Most of the more recent contrastive objectives, however, arose as variations of InfoNCE. MoCo [1], which was originally designed for learning image representations but was later applied to time-series, trains a visual representation encoder by matching an encoded query q to a dictionary of encoded keys using a contrastive loss. CoST [8] employs the MoCo variant of contrastive learning to time-series forecasting and makes use of a momentum encoder to obtain representations of the positive pair and a dynamic dictionary with a queue to obtain negative pairs. SimCLR [27] shows that the composition of multiple data augmentation operations is crucial in defining the contrastive prediction tasks that yield effective representations. Additionally, a substantially larger batch can provide more negative pairs. MoCo V2 [28] is an improved version of MoCo replacing its 1-layer fully-connected structure with a 2-layer MLP head with ReLU for the unsupervised training stage. Further modifications include blur augmentation and using a cosine learning rate scheduler.

What constitutes a positive/negative sample?

Contrastive learning approaches rely on defining positive and negative pairs that constitute good priors for the type of information the representation should encode. In the image domain, there are relatively few possibilities to define relevant positive and negative pairs. The most common approach by far holds positive pairs to be augmented versions of an input image, whereas negative pairs are augmented versions of a different image from the dataset. In the time-series domain, however, there are more possibilities.

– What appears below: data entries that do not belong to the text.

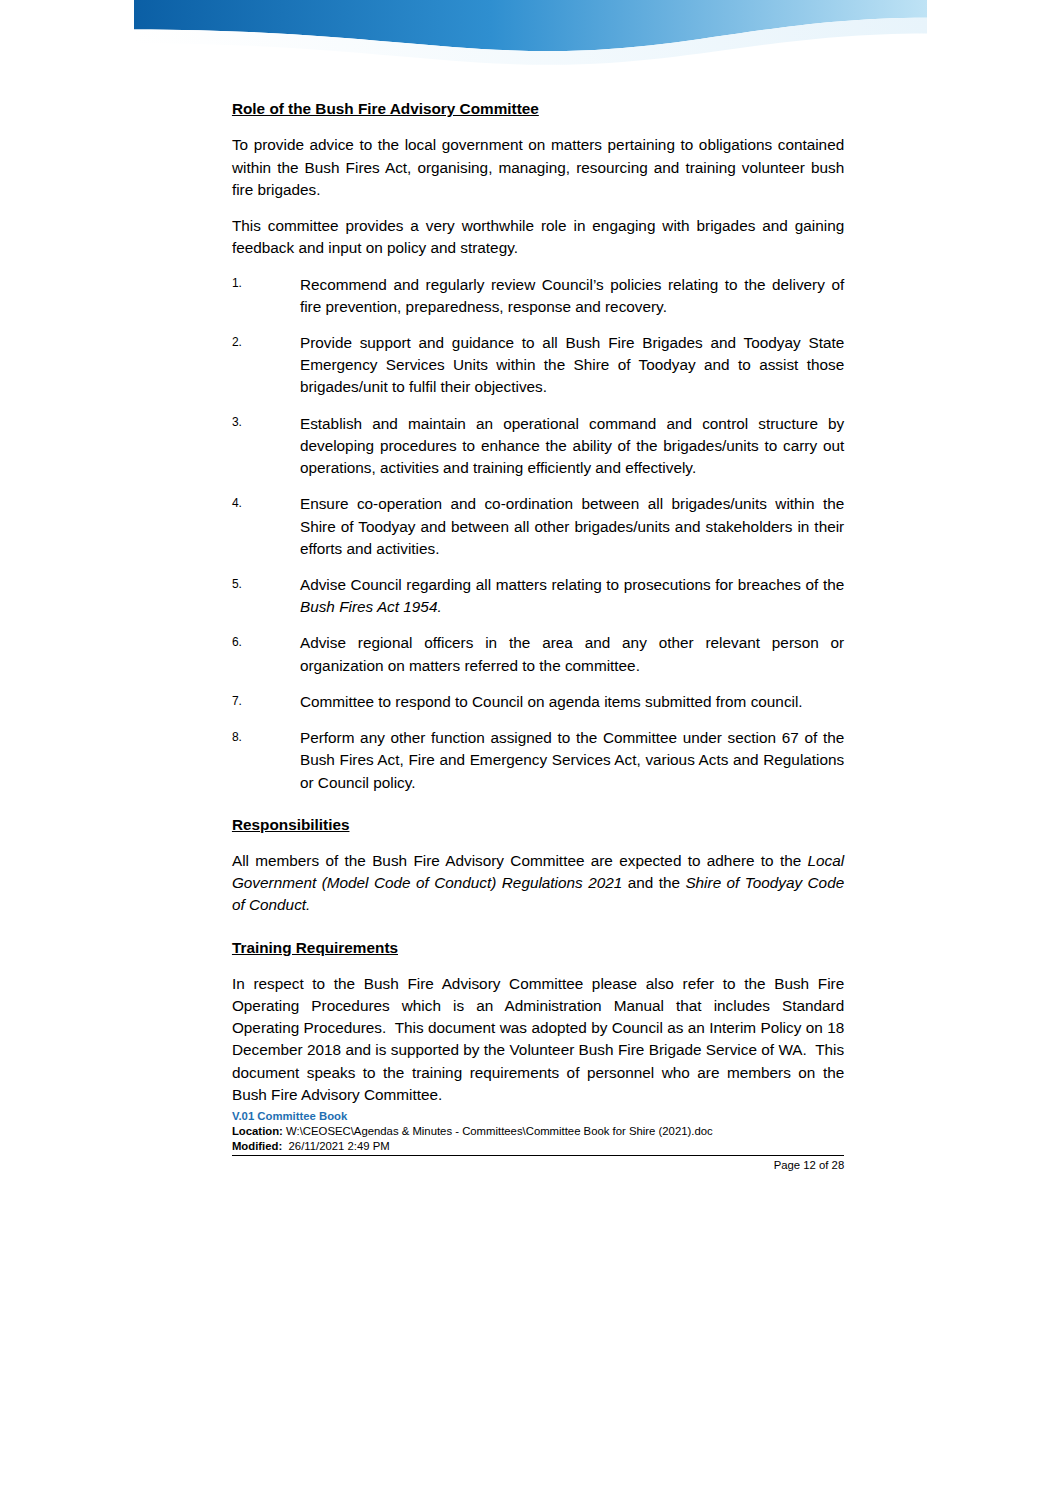Role of the Bush Fire Advisory Committee
To provide advice to the local government on matters pertaining to obligations contained within the Bush Fires Act, organising, managing, resourcing and training volunteer bush fire brigades.
This committee provides a very worthwhile role in engaging with brigades and gaining feedback and input on policy and strategy.
Recommend and regularly review Council’s policies relating to the delivery of fire prevention, preparedness, response and recovery.
Provide support and guidance to all Bush Fire Brigades and Toodyay State Emergency Services Units within the Shire of Toodyay and to assist those brigades/unit to fulfil their objectives.
Establish and maintain an operational command and control structure by developing procedures to enhance the ability of the brigades/units to carry out operations, activities and training efficiently and effectively.
Ensure co-operation and co-ordination between all brigades/units within the Shire of Toodyay and between all other brigades/units and stakeholders in their efforts and activities.
Advise Council regarding all matters relating to prosecutions for breaches of the Bush Fires Act 1954.
Advise regional officers in the area and any other relevant person or organization on matters referred to the committee.
Committee to respond to Council on agenda items submitted from council.
Perform any other function assigned to the Committee under section 67 of the Bush Fires Act, Fire and Emergency Services Act, various Acts and Regulations or Council policy.
Responsibilities
All members of the Bush Fire Advisory Committee are expected to adhere to the Local Government (Model Code of Conduct) Regulations 2021 and the Shire of Toodyay Code of Conduct.
Training Requirements
In respect to the Bush Fire Advisory Committee please also refer to the Bush Fire Operating Procedures which is an Administration Manual that includes Standard Operating Procedures. This document was adopted by Council as an Interim Policy on 18 December 2018 and is supported by the Volunteer Bush Fire Brigade Service of WA. This document speaks to the training requirements of personnel who are members on the Bush Fire Advisory Committee.
V.01 Committee Book
Location: W:\CEOSEC\Agendas & Minutes - Committees\Committee Book for Shire (2021).doc
Modified: 26/11/2021 2:49 PM
Page 12 of 28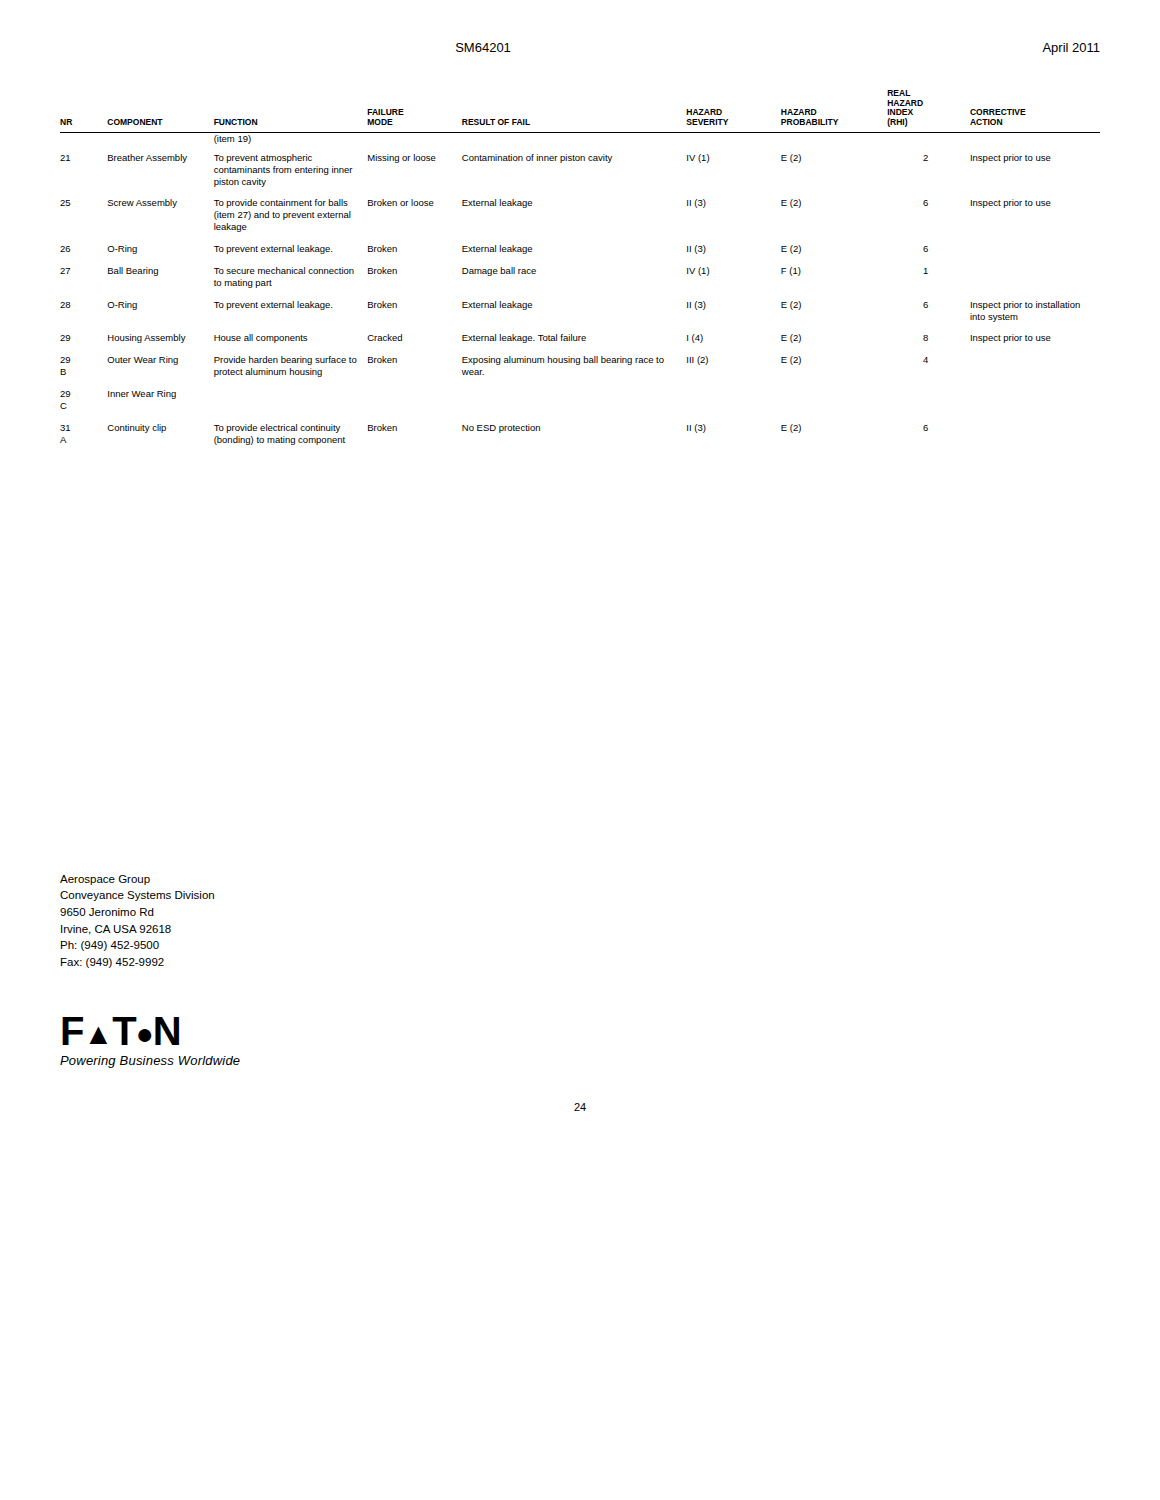SM64201 April 2011
| NR | COMPONENT | FUNCTION | FAILURE MODE | RESULT OF FAIL | HAZARD SEVERITY | HAZARD PROBABILITY | REAL HAZARD INDEX (RHI) | CORRECTIVE ACTION |
| --- | --- | --- | --- | --- | --- | --- | --- | --- |
| | | (item 19) | | | | | | |
| 21 | Breather Assembly | To prevent atmospheric contaminants from entering inner piston cavity | Missing or loose | Contamination of inner piston cavity | IV (1) | E (2) | 2 | Inspect prior to use |
| 25 | Screw Assembly | To provide containment for balls (item 27) and to prevent external leakage | Broken or loose | External leakage | II (3) | E (2) | 6 | Inspect prior to use |
| 26 | O-Ring | To prevent external leakage. | Broken | External leakage | II (3) | E (2) | 6 | |
| 27 | Ball Bearing | To secure mechanical connection to mating part | Broken | Damage ball race | IV (1) | F (1) | 1 | |
| 28 | O-Ring | To prevent external leakage. | Broken | External leakage | II (3) | E (2) | 6 | Inspect prior to installation into system |
| 29 | Housing Assembly | House all components | Cracked | External leakage. Total failure | I (4) | E (2) | 8 | Inspect prior to use |
| 29 B | Outer Wear Ring | Provide harden bearing surface to protect aluminum housing | Broken | Exposing aluminum housing ball bearing race to wear. | III (2) | E (2) | 4 | |
| 29 C | Inner Wear Ring | | | | | | |
| 31 A | Continuity clip | To provide electrical continuity (bonding) to mating component | Broken | No ESD protection | II (3) | E (2) | 6 | |
Aerospace Group
Conveyance Systems Division
9650 Jeronimo Rd
Irvine, CA USA 92618
Ph: (949) 452-9500
Fax: (949) 452-9992
F▲T●N
Powering Business Worldwide
24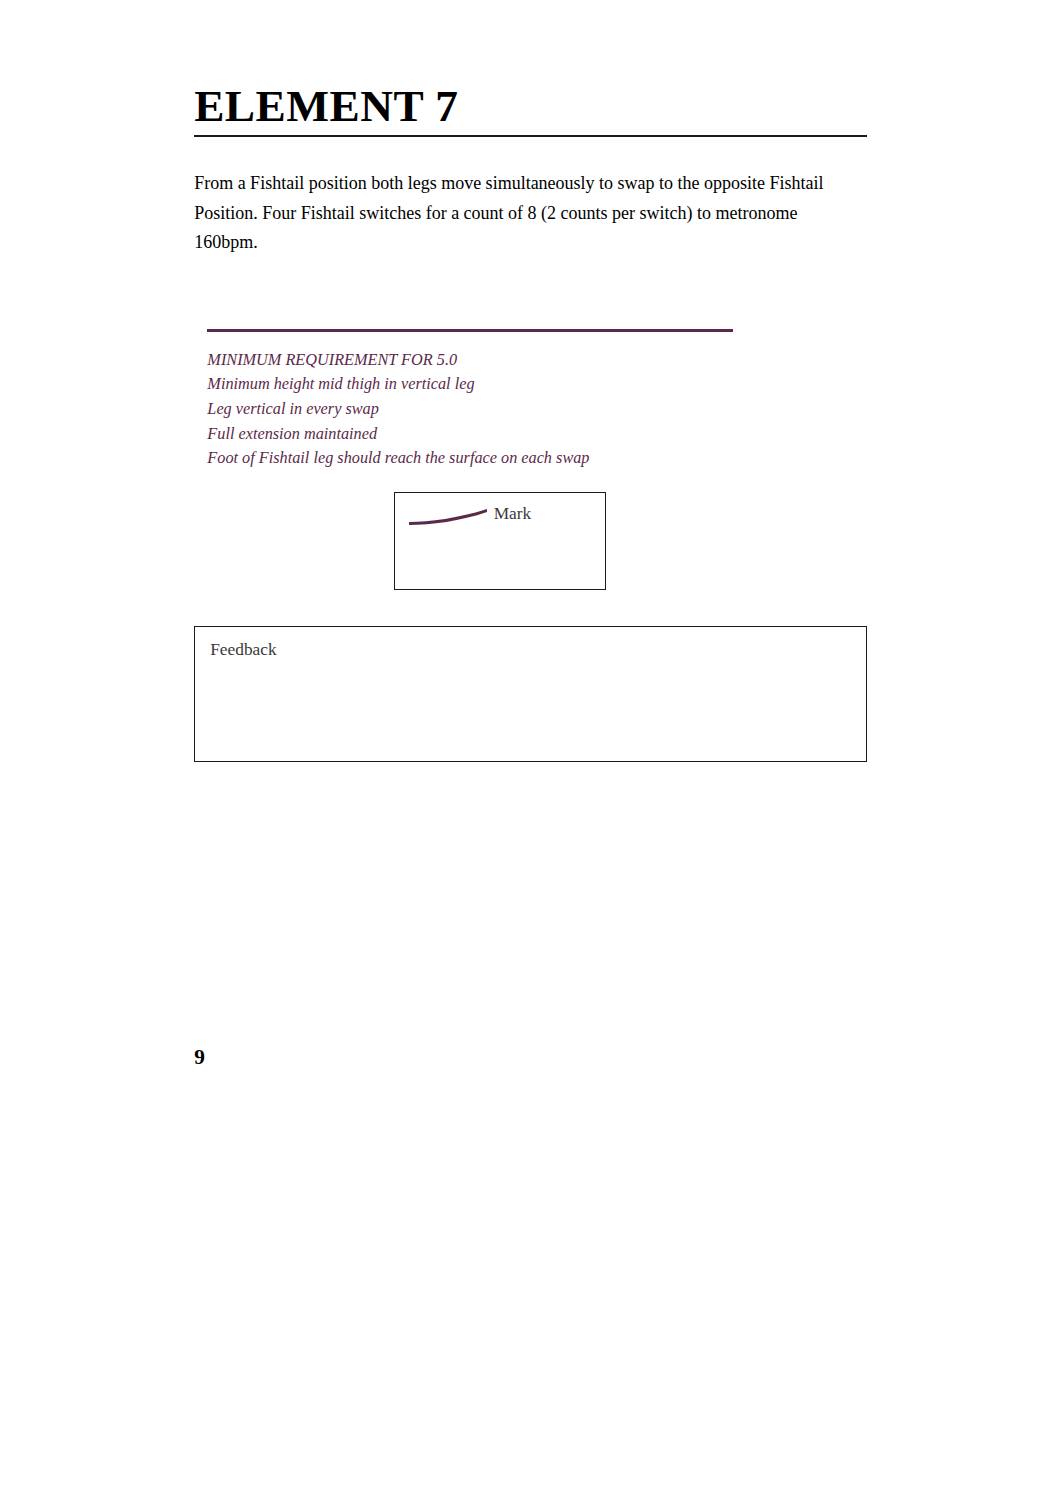ELEMENT 7
From a Fishtail position both legs move simultaneously to swap to the opposite Fishtail Position. Four Fishtail switches for a count of 8 (2 counts per switch) to metronome 160bpm.
MINIMUM REQUIREMENT FOR 5.0
Minimum height mid thigh in vertical leg
Leg vertical in every swap
Full extension maintained
Foot of Fishtail leg should reach the surface on each swap
Mark
Feedback
9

Instance contrast, where positive pairs are representations from the same example at different time steps and negative pairs are extracted from different examples in a mini-batch, is a natural idea that has been incorporated frequently in recent works. An alternative known as temporal contrast constructs negative pairs from representations of the time-series at distant time steps. Additionally, recent works [8] also consider a contrastive loss in the frequency domain. The different possibilities currently used are listed below and summarized in Figure 2.

Figure2: Different Approaches to Contrastive Learning for Time-series.

Instance Contrastive Loss. When considering instance contrastive losses, the negative samples are taken from the other examples in the batch. To avoid the constraint imposed by the batch size, methods such as Momentum Contrast(MoCo) maintain a queue of encoded negative samples.

Temporal Contrast. As the time-series encoders yield a representation for each time-step in the original series, another possibility is to draw negative samples from the set of representations of the input example at time steps sufficiently far away. This encourages the representation to maintain high levels of time-specific information.

Contrastive Learning in the Frequency Domain. More recently, analogous losses were introduced in the frequency space by CoST, which first maps the encoded time-series into the frequency domain using an FFT and then computes separate losses by mapping the complex-valued result to its real-valued phase and amplitude. These losses add a strong inductive prior to the learned representation, encouraging it to preserve seasonal information.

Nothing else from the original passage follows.